BEGIN Supplied data
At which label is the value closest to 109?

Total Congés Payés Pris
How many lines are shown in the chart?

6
END Supplied data
BEGIN Supplied data
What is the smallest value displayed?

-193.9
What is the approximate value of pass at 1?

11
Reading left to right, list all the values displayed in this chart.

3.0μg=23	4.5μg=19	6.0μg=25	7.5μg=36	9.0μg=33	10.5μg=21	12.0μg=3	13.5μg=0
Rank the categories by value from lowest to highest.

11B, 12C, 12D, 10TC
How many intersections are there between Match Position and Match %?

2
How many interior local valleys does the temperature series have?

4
END Supplied data
BEGIN Supplied data
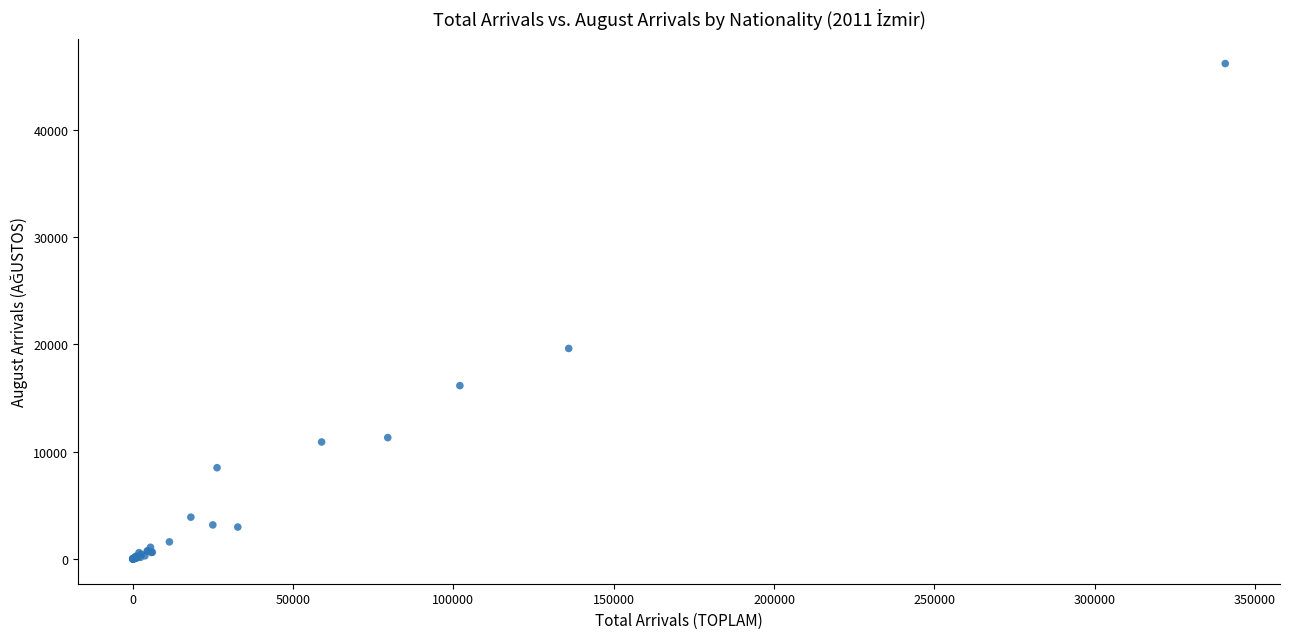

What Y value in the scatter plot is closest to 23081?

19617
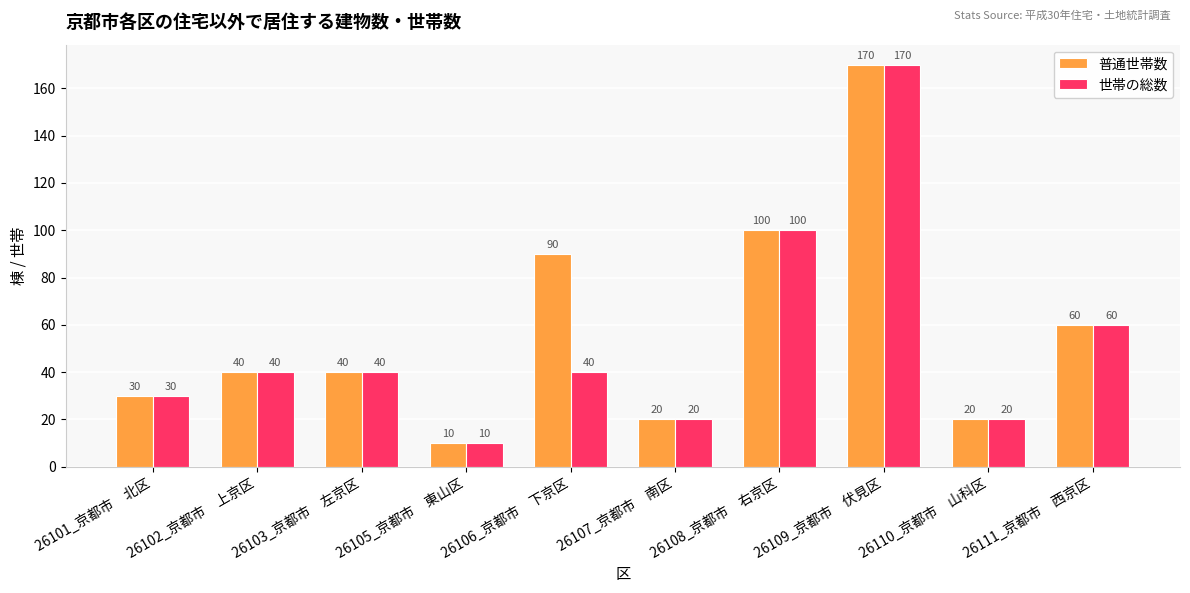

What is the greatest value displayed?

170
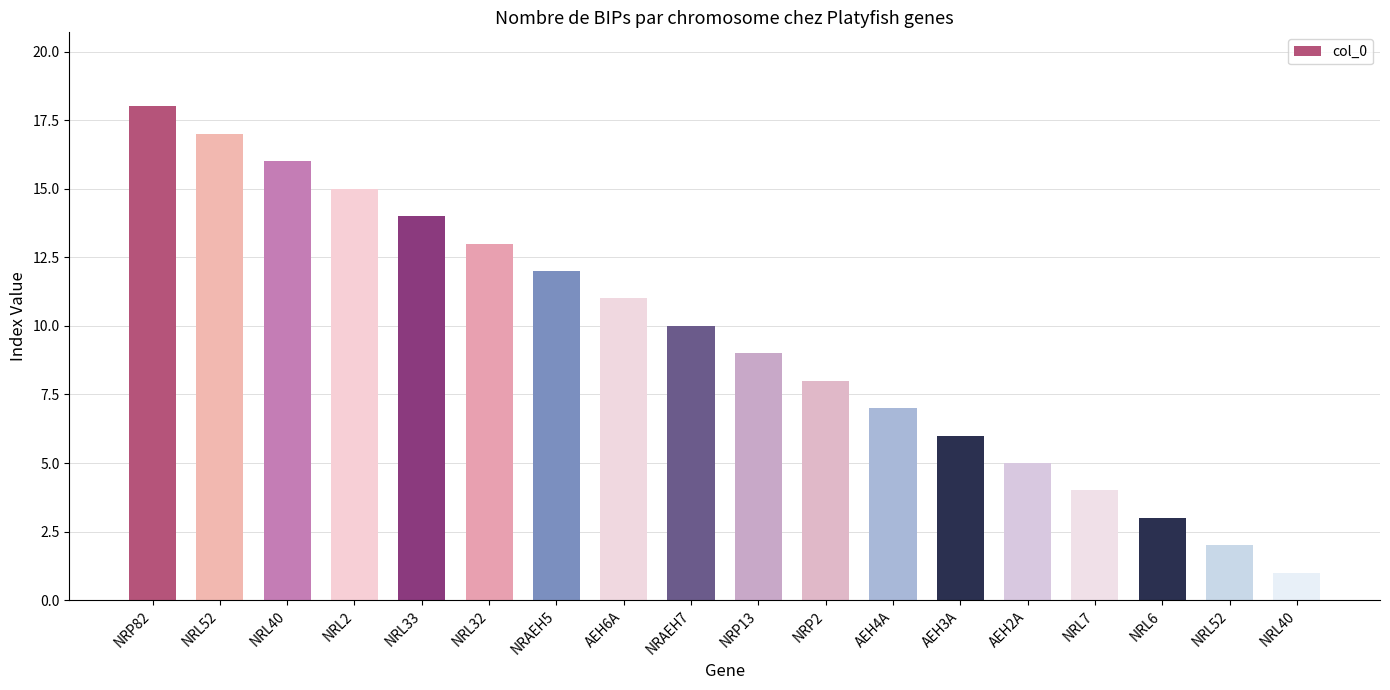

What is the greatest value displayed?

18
END Supplied data
• **Exercise directions**
Copy the entries word for word, starting at the line containing "What is the smallest value displayed?" and ending at the line containing "How many interior".

• **Exercise answer**
What is the smallest value displayed?

-193.9
What is the approximate value of pass at 1?

11
Reading left to right, list all the values displayed in this chart.

3.0μg=23	4.5μg=19	6.0μg=25	7.5μg=36	9.0μg=33	10.5μg=21	12.0μg=3	13.5μg=0
Rank the categories by value from lowest to highest.

11B, 12C, 12D, 10TC
How many intersections are there between Match Position and Match %?

2
How many interior local valleys does the temperature series have?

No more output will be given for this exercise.